I have a small one man commercial shop and I felt it was worth the $4K investment (2hp commercial plus all the ductwork to 8 machines, 2 floor sweeps plus room to add on). If I ever hire anybody to help in the shop I know the system is suffiently big enough to allow two machines to be run and dust collected at the same time.

The ducting was as much or more than the collector. The upgrade should include the proper ductwork if you don't already have it. I almost didn't get the system because of the initial sticker shock from Oneida. I wasn't expecting to have to go to the 2 hp system (which is nealy twice that of the

1.5 hp) and didn't consider all of the fittings needed to do what I wanted to do.

Having Oneida design the ductwork made the process of installation soooo much easier. I managed to do it myself but wouldn't recommend doing that. An extra set of hands would have taken off 2/3 of the time I spent trying to hold, measure and screw together the stuff!

Gary

Reply to
GeeDubb

Andy,

I did the comparison last year. Buying locally was significantly cheaper. Since you are in Tucson, try Metal Manufacturing Co at 4795 Julian Ave. 748-1117.

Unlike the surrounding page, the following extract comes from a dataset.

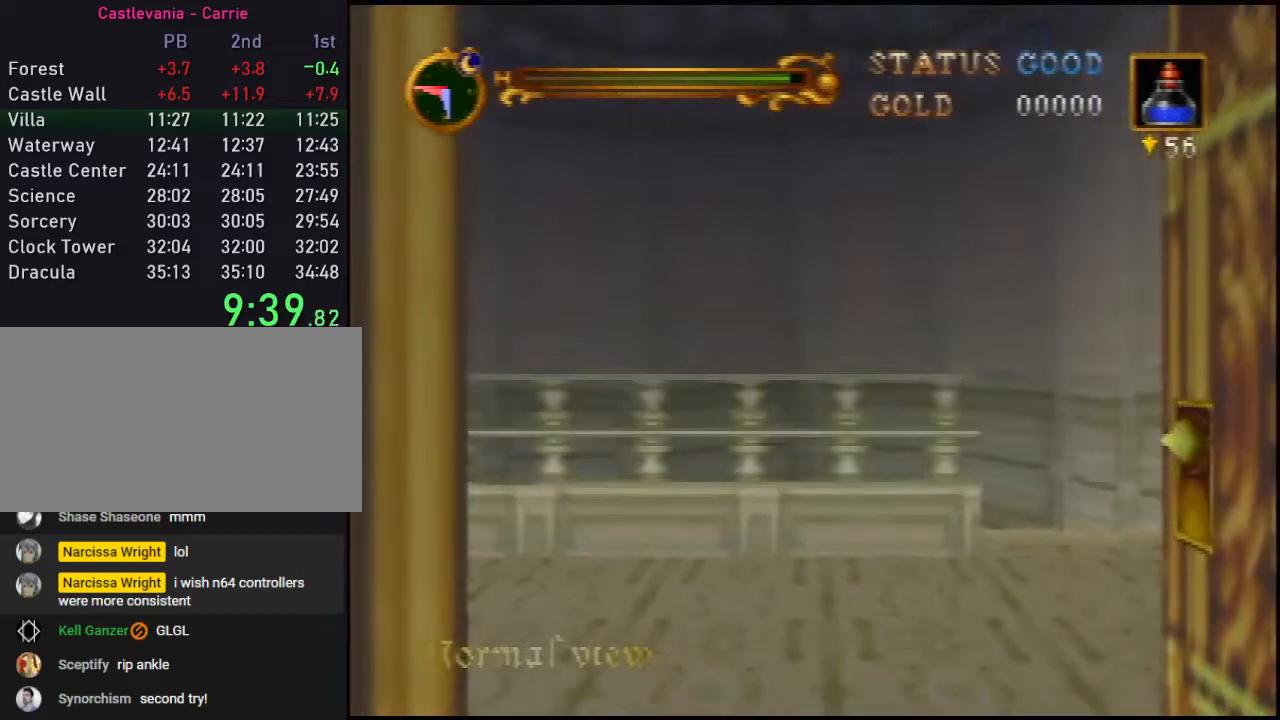
{"buttons": [], "left_stick": "up", "events": [[100, "left_stick", "up"]]}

Some example prices from them:

10' 4" Spiral metal pipe $10.13 10' 5" Spiral metal pipe $ 9.16 5" 5" 5" Lateral Y $16.22

At the time, Oneida and Penn State were $16.70 and $13.50, respectively for the pipe. Similar Y's were $22.80 and $49.50. Those prices were before factoring in shipping.

The only caveat to go with the above: If you use Metal Mfg Co, order everything you need all at once. They make the parts to order and if you go back later for one or two parts at a time, the price goes *way* up; I made an "engineering change" during assembly that resulted in the need for a couple more elbows. I can't find the receipt, but for just a handful of addtional parts, the cost was almost 1/4 of the cost of the majority of the system.

Reply to
Mark & Juanita

Mark & Juanita wrote: : Andy,

: I did the comparison last year. Buying locally was significantly : cheaper. Since you are in Tucson, try Metal Manufacturing Co at 4795 : Julian Ave. 748-1117.

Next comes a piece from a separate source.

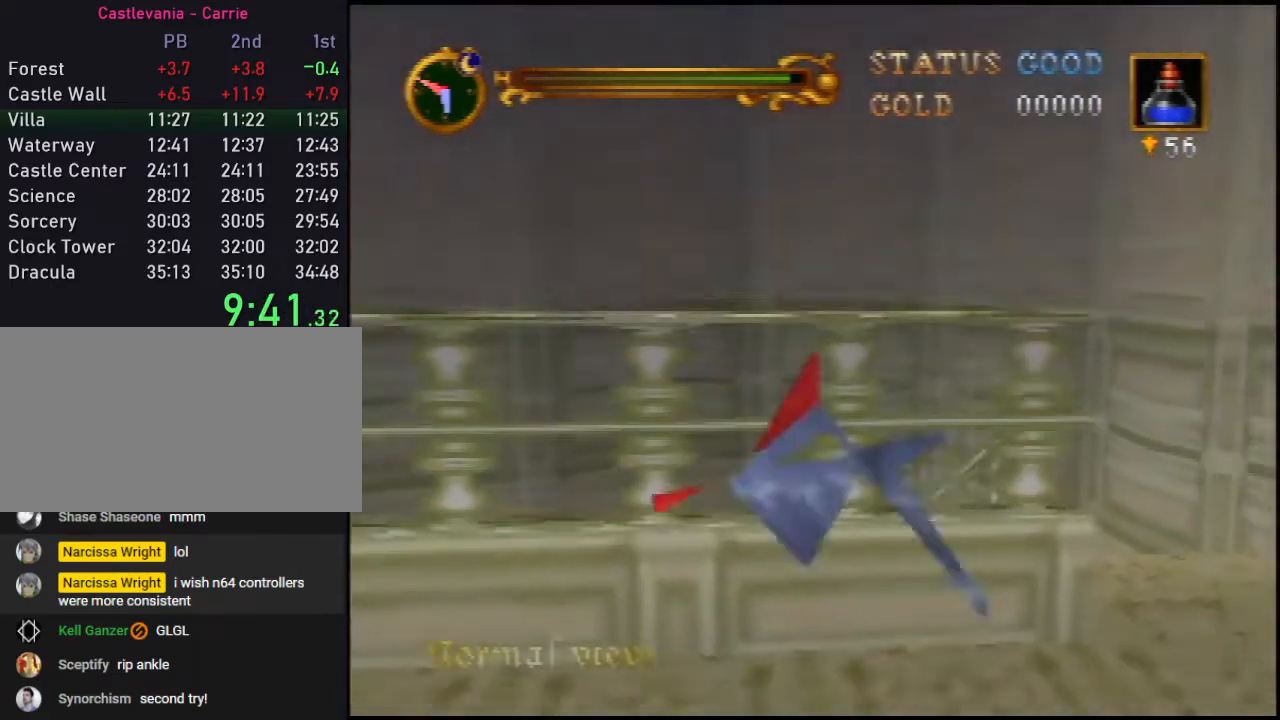
{"buttons": [], "left_stick": "down", "events": [[217, "A", "down"], [317, "A", "up"], [350, "left_stick", "center"], [400, "left_stick", "down"]]}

: Some example prices from them: : 10' 4" Spiral metal pipe $10.13 : 10' 5" Spiral metal pipe $ 9.16 : 5" 5" 5" Lateral Y $16.22

: At the time, Oneida and Penn State were $16.70 and $13.50, respectively : for the pipe. Similar Y's were $22.80 and $49.50. Those prices were : before factoring in shipping.

: The only caveat to go with the above: If you use Metal Mfg Co, order : everything you need all at once. They make the parts to order and if you : go back later for one or two parts at a time, the price goes *way* up; I : made an "engineering change" during assembly that resulted in the need for : a couple more elbows. I can't find the receipt, but for just a handful of : addtional parts, the cost was almost 1/4 of the cost of the majority of the : system.

Thanks for the tip --

Andy

Reply to
Andrew Barss

On Sun, 5 Dec 2004 08:41:09 -0700, Rick Stein wrote (in article ):

I recently upgraded to a woodsucker 2hp unit and really like the boost in airflow. Before I had just dragged a hose around to each machine as I used it, now I am installing ducting. Currently I have a run of metal 6" ducting up to my ceiling (9 feet) and 25' of flex hose hanging off of that until I can finish my layout plan and get some 6" PVC. Woodsucker and Oneida are close in price when you figure in the included parts. I like the woodsuckers filter idea of using a canister filter with dusty air flowing from outside in, versus inside out like many others. Another bonus was Woodsucker saved me some shipping since they are closer (still $116 of UPS)

Check out the woodsucker site, good information and compaisons.

-Bruce

Reply to
Bruce

Just make sure you are going with 22 or 24 ga., and not the 30 ga. stuff. An Oneida will collapse it like a burst balloon.